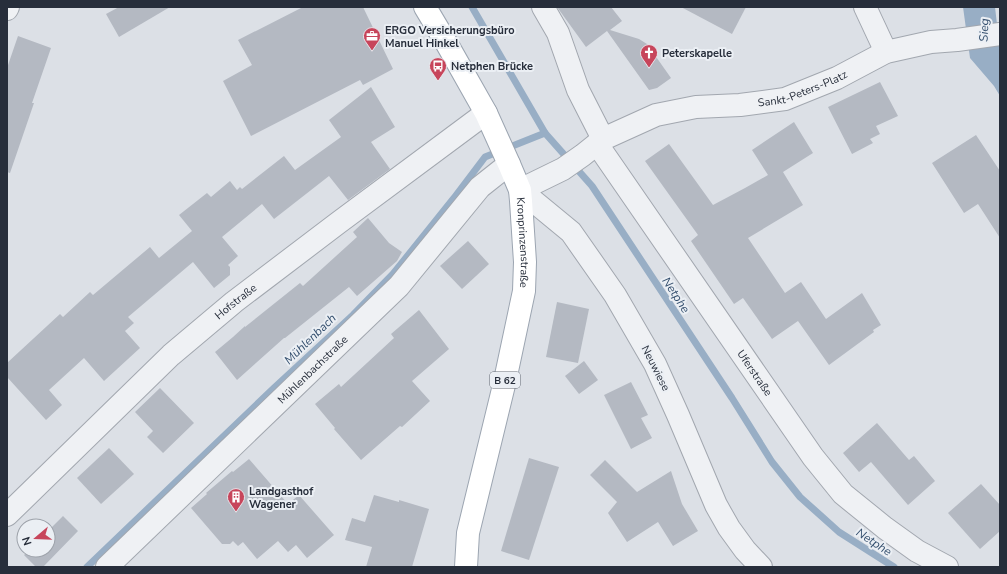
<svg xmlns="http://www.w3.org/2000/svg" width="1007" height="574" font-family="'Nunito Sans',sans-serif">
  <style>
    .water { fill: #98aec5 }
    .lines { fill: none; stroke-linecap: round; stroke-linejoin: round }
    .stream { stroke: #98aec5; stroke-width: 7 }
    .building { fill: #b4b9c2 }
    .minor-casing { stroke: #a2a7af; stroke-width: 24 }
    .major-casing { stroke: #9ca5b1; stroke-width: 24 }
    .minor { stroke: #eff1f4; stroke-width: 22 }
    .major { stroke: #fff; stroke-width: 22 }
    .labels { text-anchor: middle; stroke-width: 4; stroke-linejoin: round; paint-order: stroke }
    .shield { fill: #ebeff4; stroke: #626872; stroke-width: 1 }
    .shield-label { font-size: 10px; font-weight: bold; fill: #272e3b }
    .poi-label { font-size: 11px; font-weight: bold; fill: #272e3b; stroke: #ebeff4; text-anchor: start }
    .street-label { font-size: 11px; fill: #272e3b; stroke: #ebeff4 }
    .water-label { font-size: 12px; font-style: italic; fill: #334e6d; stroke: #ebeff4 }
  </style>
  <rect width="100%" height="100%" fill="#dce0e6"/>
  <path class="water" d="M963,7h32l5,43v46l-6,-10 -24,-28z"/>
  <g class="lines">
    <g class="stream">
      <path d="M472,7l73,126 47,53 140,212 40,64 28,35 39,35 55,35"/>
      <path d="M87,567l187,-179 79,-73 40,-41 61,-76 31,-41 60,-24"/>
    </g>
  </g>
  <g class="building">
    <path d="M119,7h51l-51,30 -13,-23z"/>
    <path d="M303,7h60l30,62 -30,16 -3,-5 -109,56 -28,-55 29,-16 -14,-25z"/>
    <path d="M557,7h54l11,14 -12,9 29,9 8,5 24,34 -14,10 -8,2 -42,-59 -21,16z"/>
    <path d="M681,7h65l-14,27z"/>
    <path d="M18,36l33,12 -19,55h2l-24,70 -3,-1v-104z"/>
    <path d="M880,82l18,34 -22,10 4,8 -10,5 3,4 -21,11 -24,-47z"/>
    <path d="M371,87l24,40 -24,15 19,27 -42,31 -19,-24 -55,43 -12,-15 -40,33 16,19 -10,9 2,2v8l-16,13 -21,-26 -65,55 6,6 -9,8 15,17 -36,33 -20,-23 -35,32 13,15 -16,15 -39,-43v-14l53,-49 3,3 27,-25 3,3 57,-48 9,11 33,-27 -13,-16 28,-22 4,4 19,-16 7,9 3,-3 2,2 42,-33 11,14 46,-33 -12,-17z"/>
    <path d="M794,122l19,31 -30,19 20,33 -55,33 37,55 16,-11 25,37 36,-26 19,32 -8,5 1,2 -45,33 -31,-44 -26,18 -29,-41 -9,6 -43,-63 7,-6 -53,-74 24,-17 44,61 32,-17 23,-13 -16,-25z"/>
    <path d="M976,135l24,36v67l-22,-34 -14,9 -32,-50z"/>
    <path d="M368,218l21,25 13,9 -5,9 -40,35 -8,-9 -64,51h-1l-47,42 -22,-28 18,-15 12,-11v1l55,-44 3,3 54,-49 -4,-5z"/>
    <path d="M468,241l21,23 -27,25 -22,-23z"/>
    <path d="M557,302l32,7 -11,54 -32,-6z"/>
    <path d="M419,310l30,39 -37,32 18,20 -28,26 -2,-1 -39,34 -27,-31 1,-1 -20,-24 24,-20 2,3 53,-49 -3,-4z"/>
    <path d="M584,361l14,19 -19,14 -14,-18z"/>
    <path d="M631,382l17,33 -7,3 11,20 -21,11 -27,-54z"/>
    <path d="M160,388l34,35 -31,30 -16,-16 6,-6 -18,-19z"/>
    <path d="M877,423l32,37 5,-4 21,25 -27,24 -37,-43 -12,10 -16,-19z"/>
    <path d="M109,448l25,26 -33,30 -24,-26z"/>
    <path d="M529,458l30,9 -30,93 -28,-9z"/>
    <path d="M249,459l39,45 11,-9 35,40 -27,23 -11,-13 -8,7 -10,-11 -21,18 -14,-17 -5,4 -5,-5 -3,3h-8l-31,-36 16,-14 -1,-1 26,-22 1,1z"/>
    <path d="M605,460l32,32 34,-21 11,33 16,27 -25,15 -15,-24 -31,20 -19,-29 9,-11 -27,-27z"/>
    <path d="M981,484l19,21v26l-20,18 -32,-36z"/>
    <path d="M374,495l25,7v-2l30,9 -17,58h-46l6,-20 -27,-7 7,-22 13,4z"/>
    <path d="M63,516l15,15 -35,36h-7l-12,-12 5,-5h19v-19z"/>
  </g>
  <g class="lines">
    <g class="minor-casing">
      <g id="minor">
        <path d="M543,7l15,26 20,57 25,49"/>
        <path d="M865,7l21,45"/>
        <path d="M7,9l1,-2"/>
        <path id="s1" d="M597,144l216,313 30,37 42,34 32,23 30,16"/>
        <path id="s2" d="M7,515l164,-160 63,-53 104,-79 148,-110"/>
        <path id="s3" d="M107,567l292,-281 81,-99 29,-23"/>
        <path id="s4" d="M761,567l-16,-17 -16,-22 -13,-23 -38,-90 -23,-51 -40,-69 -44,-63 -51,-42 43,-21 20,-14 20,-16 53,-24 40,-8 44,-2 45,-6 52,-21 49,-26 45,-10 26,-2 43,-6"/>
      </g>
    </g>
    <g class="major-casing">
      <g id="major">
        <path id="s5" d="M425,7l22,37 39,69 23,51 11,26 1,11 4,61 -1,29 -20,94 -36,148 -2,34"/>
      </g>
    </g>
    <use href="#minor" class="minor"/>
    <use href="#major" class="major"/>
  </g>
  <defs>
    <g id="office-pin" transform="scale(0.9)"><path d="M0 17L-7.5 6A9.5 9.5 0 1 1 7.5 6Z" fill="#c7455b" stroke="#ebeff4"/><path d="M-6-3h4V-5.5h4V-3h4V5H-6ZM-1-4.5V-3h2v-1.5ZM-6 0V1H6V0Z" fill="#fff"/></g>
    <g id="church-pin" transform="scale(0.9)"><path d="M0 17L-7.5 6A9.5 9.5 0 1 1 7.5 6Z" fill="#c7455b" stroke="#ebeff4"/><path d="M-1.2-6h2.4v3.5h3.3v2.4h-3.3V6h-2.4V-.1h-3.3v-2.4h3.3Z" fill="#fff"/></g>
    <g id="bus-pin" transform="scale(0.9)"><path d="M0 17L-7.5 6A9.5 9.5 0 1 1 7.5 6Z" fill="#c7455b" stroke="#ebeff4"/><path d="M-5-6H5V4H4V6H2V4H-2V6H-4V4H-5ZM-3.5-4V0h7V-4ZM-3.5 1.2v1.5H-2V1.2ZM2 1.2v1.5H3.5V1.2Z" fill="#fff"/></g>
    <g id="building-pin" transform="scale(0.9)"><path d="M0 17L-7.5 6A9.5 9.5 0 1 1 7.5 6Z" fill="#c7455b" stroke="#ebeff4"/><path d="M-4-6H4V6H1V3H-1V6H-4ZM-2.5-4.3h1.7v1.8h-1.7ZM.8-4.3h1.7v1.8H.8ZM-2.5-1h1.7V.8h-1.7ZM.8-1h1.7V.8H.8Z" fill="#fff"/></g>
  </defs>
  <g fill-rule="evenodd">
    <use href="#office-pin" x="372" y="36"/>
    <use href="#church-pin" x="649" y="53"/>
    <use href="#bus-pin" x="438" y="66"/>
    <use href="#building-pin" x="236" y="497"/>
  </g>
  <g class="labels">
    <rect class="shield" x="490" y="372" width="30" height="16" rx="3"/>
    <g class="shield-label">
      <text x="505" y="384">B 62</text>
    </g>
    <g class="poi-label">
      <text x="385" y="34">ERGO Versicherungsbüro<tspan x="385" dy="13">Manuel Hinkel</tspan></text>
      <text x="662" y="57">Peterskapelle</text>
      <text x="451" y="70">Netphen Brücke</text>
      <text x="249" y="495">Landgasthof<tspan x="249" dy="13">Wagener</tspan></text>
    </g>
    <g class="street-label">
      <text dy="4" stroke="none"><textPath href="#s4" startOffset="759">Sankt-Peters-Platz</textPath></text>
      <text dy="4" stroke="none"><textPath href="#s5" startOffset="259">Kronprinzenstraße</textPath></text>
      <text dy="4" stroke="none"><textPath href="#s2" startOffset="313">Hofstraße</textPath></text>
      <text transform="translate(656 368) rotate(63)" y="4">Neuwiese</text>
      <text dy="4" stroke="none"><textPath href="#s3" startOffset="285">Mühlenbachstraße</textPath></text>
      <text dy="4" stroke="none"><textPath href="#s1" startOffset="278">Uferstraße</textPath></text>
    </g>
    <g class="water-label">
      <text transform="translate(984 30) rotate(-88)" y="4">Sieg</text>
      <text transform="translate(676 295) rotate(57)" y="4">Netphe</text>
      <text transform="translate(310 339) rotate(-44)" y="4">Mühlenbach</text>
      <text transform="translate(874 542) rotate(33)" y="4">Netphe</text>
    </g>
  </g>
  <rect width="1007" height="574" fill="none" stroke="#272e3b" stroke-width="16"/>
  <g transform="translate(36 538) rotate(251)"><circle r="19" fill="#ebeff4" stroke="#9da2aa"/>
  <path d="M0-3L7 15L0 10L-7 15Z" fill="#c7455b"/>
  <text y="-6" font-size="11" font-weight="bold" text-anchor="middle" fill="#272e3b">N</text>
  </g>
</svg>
=-=-=
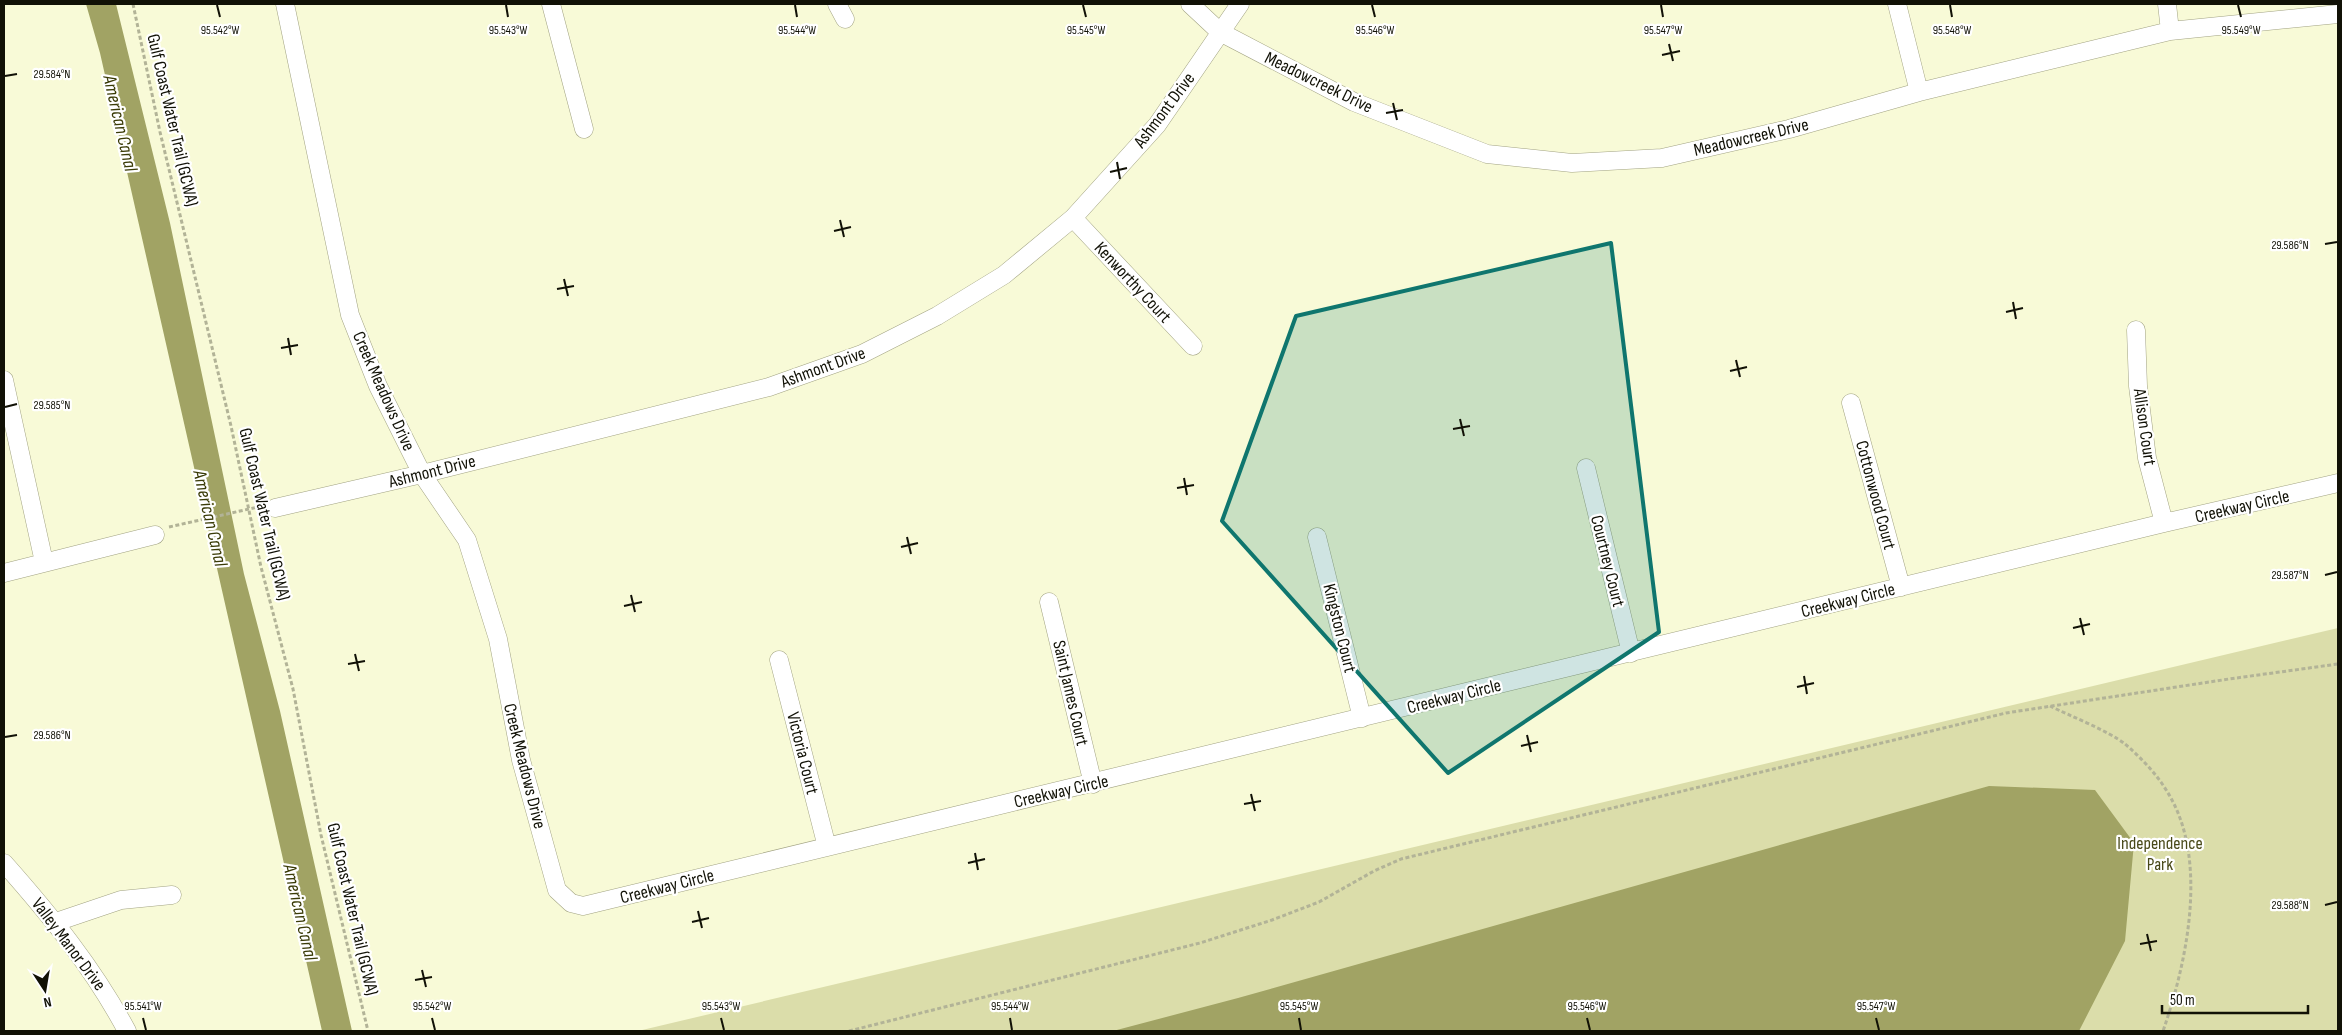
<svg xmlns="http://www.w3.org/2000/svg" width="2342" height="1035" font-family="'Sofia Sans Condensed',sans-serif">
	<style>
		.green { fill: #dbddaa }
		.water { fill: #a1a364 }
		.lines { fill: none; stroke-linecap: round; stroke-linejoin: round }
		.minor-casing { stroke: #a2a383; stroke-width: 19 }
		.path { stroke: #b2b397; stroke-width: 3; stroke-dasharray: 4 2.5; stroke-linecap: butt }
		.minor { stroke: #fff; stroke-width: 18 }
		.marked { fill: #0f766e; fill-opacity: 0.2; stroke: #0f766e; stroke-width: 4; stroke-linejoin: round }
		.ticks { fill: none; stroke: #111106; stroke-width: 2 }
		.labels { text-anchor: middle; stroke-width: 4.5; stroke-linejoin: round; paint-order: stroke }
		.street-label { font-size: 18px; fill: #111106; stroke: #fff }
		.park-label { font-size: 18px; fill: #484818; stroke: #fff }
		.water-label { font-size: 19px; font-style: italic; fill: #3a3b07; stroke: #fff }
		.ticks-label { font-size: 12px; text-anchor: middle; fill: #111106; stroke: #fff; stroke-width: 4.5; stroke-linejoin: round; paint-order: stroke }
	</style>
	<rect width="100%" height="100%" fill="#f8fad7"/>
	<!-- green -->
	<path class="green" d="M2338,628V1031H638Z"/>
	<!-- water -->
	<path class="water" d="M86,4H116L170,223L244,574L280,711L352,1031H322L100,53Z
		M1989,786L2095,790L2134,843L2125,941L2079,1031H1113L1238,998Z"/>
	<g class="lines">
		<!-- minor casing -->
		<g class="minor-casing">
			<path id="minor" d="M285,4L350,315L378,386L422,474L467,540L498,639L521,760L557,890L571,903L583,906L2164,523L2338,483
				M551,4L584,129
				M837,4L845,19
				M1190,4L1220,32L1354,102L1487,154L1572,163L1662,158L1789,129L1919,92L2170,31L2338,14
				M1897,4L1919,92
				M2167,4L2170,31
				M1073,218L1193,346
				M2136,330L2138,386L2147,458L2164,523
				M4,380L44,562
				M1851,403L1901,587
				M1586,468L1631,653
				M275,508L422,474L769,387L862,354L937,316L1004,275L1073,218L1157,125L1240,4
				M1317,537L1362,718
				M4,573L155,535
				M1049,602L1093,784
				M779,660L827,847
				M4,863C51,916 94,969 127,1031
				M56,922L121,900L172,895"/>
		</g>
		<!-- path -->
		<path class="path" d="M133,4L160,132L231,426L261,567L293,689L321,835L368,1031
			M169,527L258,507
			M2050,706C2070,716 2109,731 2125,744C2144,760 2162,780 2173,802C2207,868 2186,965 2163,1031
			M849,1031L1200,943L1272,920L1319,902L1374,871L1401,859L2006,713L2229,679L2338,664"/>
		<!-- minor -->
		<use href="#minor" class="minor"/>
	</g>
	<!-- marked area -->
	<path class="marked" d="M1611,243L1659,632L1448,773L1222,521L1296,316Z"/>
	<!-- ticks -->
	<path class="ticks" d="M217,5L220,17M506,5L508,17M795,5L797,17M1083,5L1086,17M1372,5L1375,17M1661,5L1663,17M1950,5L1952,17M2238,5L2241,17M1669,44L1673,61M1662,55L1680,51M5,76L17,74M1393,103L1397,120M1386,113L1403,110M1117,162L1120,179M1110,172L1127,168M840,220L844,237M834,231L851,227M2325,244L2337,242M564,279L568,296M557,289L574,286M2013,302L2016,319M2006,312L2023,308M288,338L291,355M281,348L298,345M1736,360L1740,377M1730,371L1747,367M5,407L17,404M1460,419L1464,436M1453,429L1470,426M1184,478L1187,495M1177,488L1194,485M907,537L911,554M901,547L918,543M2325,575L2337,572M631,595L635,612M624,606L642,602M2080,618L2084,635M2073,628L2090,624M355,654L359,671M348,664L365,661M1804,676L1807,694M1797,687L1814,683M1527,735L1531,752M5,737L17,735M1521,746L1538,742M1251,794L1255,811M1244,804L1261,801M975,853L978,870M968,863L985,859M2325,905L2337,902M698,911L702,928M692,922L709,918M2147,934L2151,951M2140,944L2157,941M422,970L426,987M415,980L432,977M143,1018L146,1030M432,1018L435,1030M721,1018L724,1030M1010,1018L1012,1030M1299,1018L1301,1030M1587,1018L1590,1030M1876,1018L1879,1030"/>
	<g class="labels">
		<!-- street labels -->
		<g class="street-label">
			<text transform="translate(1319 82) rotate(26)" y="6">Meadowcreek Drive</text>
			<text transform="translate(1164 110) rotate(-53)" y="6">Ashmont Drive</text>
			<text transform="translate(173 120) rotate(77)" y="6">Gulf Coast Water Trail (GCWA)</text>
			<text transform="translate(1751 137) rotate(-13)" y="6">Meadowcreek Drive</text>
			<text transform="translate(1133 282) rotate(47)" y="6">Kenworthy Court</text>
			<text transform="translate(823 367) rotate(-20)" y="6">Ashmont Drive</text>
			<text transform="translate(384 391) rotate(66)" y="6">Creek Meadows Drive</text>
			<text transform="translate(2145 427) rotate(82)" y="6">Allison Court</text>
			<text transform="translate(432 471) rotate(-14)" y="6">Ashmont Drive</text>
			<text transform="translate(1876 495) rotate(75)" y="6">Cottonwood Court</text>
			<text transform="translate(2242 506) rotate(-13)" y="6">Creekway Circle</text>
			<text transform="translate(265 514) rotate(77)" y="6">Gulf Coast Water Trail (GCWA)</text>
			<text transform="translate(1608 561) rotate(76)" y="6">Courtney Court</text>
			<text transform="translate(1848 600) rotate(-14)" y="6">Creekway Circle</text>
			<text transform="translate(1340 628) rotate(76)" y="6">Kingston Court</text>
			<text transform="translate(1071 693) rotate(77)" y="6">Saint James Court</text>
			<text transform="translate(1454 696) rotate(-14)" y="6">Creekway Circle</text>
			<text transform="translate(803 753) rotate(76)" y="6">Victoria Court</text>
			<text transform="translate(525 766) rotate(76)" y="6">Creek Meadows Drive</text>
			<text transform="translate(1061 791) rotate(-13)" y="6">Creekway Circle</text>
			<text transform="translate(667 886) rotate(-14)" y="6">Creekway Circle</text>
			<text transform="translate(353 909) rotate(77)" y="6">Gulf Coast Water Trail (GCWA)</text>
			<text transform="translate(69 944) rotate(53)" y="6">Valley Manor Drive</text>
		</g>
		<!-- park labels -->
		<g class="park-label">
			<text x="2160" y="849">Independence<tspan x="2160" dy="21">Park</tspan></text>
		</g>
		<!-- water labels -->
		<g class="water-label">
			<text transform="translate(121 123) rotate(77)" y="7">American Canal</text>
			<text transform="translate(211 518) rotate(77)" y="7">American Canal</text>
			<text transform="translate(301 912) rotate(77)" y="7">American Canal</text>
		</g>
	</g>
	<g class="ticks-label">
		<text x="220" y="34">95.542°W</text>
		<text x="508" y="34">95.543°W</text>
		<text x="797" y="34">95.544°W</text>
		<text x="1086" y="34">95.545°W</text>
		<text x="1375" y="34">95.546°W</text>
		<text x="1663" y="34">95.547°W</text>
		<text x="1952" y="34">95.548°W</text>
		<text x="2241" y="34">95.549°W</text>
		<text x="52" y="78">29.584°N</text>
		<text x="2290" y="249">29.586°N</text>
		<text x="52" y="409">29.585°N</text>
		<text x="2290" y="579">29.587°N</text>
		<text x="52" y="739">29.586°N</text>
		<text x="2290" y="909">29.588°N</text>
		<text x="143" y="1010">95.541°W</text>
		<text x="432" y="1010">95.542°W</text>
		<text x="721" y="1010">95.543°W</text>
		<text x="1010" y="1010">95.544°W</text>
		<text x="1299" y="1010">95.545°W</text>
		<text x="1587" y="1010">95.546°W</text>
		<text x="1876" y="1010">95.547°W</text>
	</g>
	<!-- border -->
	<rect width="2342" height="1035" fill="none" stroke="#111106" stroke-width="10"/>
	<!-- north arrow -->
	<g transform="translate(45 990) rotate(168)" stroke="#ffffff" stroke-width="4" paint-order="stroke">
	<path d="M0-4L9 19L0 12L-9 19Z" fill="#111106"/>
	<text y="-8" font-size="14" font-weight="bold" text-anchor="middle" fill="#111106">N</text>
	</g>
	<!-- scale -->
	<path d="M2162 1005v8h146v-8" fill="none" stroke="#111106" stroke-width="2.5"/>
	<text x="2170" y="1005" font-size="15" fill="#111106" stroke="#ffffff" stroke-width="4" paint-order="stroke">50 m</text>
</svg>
=-=-=
## TASK DETAILS
Using the records above, restate word for word the lines from the one with "#b2b397; stroke-width: 3;" through the one with "middle; stroke-width: 4.5;", both included.

## RESPONSE FOR THIS EXERCISE
		.path { stroke: #b2b397; stroke-width: 3; stroke-dasharray: 4 2.5; stroke-linecap: butt }
		.minor { stroke: #fff; stroke-width: 18 }
		.marked { fill: #0f766e; fill-opacity: 0.2; stroke: #0f766e; stroke-width: 4; stroke-linejoin: round }
		.ticks { fill: none; stroke: #111106; stroke-width: 2 }
		.labels { text-anchor: middle; stroke-width: 4.5; stroke-linejoin: round; paint-order: stroke }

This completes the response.